Письмо было подписано так: рабби Лайонел Бенгельсдорф, директор департамента по делам нацменьшинств, Министерство внутренних дел, Вашингтон, округ Колумбия.
Ответ Уинчелла появился в его авторской колонке в «Дейли миррор»; эта газета принадлежала крупнейшему медийному магнату США Уильяму Рэндолфу Херсту — наряду еще с тридцатью или около того газетами правого толка по всей стране и примерно с полудюжиной популярных журналов, входящими в так называемый королевский пул. Все эти издания перепечатывали Уинчелла, благодаря чему число его читателей увеличивалось еще на несколько миллионов человек. Херст терпеть не мог Уинчелла — из-за его политических пристрастий и в особенности из-за того, что журналист славословил Рузвельта, — и давно бы перекрыл ему кислород, не иди речь о борьбе между «Миррор» и «Дэйли ньюс» — о борьбе за души и «никели»[5] (столько стоила тогда газета) нью- йоркцев, — о борьбе, в которой желчное обаяние знаменитого колумниста и единственная в своем роде смесь дотошной правдивости с ненаигранным патриотизмом были воистину незаменимы. И когда Херст в конце концов выгнал Уинчелла, произошло это, по свидетельству самого журналиста, не столько из-за застарелой взаимной ненависти, сколько из-за беспримерного давления со стороны Белого дома — давления столь сильного, что даже такой закаленный в публичных и подковерных схватках и могущественный человек, как Херст, не смог не поддаться ему из страха перед неизбежными последствиями.

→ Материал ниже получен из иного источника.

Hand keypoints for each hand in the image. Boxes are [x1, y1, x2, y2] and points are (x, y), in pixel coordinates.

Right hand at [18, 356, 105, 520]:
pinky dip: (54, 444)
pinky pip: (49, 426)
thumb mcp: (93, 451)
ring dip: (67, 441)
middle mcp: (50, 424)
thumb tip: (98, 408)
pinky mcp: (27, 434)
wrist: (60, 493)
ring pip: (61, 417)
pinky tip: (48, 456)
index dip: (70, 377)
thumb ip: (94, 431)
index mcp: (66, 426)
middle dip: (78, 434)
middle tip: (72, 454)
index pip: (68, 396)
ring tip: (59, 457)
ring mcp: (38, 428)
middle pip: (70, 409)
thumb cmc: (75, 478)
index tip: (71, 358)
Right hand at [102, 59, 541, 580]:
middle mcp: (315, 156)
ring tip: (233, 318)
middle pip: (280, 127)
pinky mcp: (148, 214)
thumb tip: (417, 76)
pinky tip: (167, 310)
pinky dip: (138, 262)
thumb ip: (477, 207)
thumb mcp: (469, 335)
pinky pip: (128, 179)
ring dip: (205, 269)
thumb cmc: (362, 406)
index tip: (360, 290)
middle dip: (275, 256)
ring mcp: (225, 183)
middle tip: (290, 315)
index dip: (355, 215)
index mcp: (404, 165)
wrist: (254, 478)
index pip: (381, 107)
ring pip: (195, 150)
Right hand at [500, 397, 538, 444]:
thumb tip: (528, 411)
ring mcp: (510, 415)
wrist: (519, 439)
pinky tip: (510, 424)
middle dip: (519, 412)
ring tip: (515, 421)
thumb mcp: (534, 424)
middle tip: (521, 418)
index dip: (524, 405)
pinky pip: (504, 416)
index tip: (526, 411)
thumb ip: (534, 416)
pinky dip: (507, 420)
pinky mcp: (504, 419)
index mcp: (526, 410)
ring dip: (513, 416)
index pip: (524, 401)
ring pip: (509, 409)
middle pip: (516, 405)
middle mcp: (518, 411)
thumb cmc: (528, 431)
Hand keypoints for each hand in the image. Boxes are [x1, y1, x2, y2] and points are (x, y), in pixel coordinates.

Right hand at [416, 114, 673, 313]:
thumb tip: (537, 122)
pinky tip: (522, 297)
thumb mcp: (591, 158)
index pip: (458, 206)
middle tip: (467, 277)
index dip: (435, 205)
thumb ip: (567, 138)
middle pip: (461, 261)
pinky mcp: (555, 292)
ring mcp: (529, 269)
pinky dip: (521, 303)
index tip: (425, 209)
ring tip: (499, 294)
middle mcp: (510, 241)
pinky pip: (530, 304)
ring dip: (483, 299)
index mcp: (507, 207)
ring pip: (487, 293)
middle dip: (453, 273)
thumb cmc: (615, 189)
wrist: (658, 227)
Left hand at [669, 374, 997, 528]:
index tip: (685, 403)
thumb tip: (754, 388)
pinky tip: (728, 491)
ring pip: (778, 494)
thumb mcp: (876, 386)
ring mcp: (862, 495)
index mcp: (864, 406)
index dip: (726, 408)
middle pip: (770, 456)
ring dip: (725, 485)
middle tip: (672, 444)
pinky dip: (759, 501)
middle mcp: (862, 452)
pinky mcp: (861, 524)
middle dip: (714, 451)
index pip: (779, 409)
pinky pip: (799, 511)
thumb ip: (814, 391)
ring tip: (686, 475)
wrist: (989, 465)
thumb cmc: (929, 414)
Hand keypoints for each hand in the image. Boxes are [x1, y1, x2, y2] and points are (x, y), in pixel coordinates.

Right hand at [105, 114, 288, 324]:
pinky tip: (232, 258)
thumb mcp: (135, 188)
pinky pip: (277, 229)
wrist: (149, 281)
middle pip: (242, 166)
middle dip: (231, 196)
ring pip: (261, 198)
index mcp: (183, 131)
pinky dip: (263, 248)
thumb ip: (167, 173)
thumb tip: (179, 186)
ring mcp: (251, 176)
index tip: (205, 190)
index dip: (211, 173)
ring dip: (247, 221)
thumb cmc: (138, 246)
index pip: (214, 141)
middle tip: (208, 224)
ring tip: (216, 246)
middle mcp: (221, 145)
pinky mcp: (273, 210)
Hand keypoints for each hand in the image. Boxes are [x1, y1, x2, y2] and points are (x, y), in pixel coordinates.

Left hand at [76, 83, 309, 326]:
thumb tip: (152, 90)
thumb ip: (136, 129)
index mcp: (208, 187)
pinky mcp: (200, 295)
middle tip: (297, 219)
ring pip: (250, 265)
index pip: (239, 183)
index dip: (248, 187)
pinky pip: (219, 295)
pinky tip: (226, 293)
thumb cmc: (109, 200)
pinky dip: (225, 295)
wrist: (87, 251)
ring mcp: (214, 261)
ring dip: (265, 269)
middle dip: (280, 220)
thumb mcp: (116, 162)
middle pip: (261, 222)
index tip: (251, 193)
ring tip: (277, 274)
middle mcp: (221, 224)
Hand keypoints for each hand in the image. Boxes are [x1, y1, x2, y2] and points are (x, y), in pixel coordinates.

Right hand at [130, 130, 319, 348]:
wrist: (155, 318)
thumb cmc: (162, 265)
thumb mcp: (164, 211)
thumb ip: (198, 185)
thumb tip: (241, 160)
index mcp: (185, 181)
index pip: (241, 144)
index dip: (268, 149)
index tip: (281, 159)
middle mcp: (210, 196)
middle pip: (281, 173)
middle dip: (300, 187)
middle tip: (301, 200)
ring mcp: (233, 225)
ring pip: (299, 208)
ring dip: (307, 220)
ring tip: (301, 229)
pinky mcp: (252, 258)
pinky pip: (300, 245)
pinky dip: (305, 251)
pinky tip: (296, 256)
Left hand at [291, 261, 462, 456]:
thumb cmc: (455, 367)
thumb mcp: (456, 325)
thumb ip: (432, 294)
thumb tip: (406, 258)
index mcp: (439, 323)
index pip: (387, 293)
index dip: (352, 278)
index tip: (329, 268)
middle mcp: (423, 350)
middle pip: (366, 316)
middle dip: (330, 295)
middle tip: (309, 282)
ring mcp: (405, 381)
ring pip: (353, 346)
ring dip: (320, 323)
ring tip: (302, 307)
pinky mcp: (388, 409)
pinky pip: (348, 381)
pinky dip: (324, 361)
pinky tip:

Линдберговские фашисты — этой чеканной формулой открылась колонка несгибаемого Уинчелла, опубликованная через пару дней после того, как его убрали из эфира, — начали открытую нацистскую атаку на свободу слова. Сегодня Уинчелл превратился во врага, которому надо заткнуть рот… Уинчелл стал «поджигателем войны», «лжецом», «паникером», «коммунякой», «моральным уродом». Сегодня так называют вашего покорного слугу, а завтра назовут любого газетчика или радиорепортера, который осмелится сказать правду о фашистском заговоре с целью уничтожения американской демократии. «Почетные арийцы» вроде — не столько рабби, сколько раба, — лающего по- собачьи Лайонела Бенгельсдорфа и высокомерных в своем пресмыкательстве перед властью владельцев трусливой «Нью-Йорк таймс» — далеко не первые еврейские Квислинги, трущиеся о ногу своих хозяев- антисемитов, потому что натуры у них, видите ли, чересчур утончены, чтобы сражаться против нацизма плечом к плечу с Уинчеллом… и наверняка далеко не последние Задергавшиеся Джергенсы далеко не первые корпоративные конформисты, решившие угодливо принять мяч, поданный диктатурой лжи, правящей нынче бал в нашей стране… и тоже наверняка не последние.
И эта колонка, в которой Уинчелл назвал поименно еще более пятнадцати своих личных врагов, выставив их в качестве ведущих коллаборационистов американского фашизма, оказалась для него самого последней.